市内線第1期線敷設
出典: フリー百科事典『ウィキペディア(Wikipedia)』 (2022/03/13 08:15 UTC 版)
金沢電気軌道の発足当時、金沢市内の道路は旧加賀藩の時代からほとんど変わっておらず旧態依然としたものであった。そこで市街電車の敷設とともに市区改正・道路拡張を行うこととなり、金沢電気軌道・石川県・金沢市3者の費用負担により金沢市が工事を執行するという事業が纏められた。犀川・浅野川に挟まれた中心市街地の道路が第1期工事として施工され、1917年度(大正6年度)から1919年度(大正8年度)にかけて主要道路の幅員が8間(約14.55メートル)に拡張された。 電車敷設にあたり、金沢電気軌道では本社・車庫用地として金沢市上胡桃町(現・小将町)の金沢地方裁判所跡地を買収した。道路拡張に続く軌道敷設工事は会社の担当であり、まず第1期線として以下の区間の建設が決まった。 金沢駅前より武蔵ヶ辻へ至り右折、香林坊を経て犀川大橋へ達する路線 香林坊で分岐し紺屋坂下(兼六園下)へ達する路線 武蔵ヶ辻より枯木橋(橋場町交差点)を経て浅野川大橋へ達する路線 枯木橋より紺屋坂下を経て金沢病院(現・金沢大学附属病院)の正面へ達する路線 このうち金沢駅前から上胡桃町(車庫)までの区間が最初の路線として1918年(大正7年)10月14日に着工され、12月下旬には竣工。
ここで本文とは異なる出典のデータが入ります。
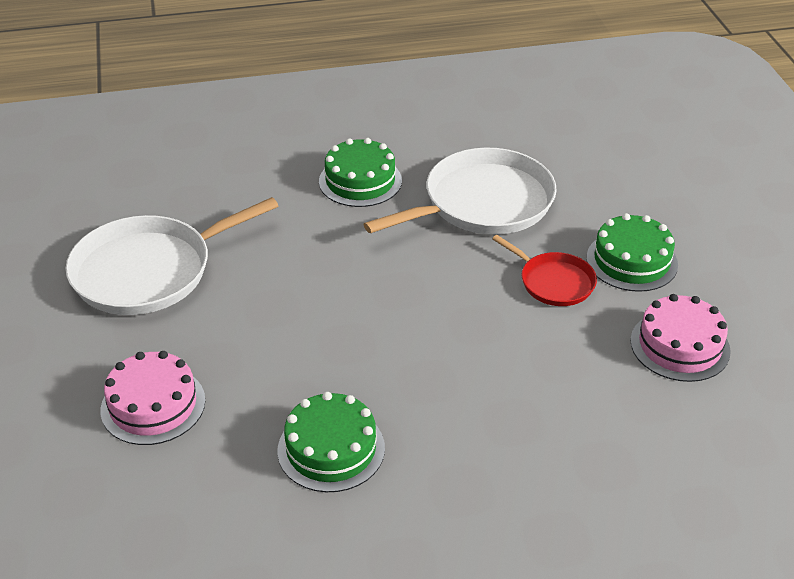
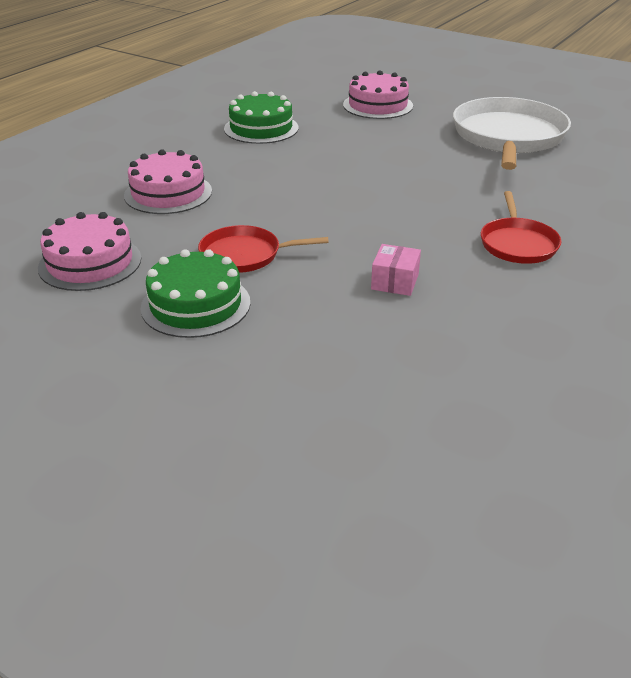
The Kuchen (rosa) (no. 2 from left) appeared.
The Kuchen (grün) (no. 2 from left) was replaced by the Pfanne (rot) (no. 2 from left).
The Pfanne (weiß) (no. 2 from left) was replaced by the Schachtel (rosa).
翌1919年1月30日に石川県知事より開業許可を得て、2月2日より営業を開始した。次いで雪解けを待って1919年3月11日より軌道敷設工事が再開され、7月9日に全区間竣工。そして7月13日に第1期線全線開通に至った。全線開業にあわせて4日間、車体に大量の電球を取り付けた5台の花電車が祝賀運転され、15日には公会堂にて竣工式典が挙行された。 電車開業前、沿線商店街では客足の減少を心配する声があったが、開業が新盆・夜店シーズンと重なったため、電車の見物客が押し寄せてかえって売り上げが増えたという。全通直後の1919年8月、本多政以が社長を退任し、専務の小塚貞義が2代目社長に就任した。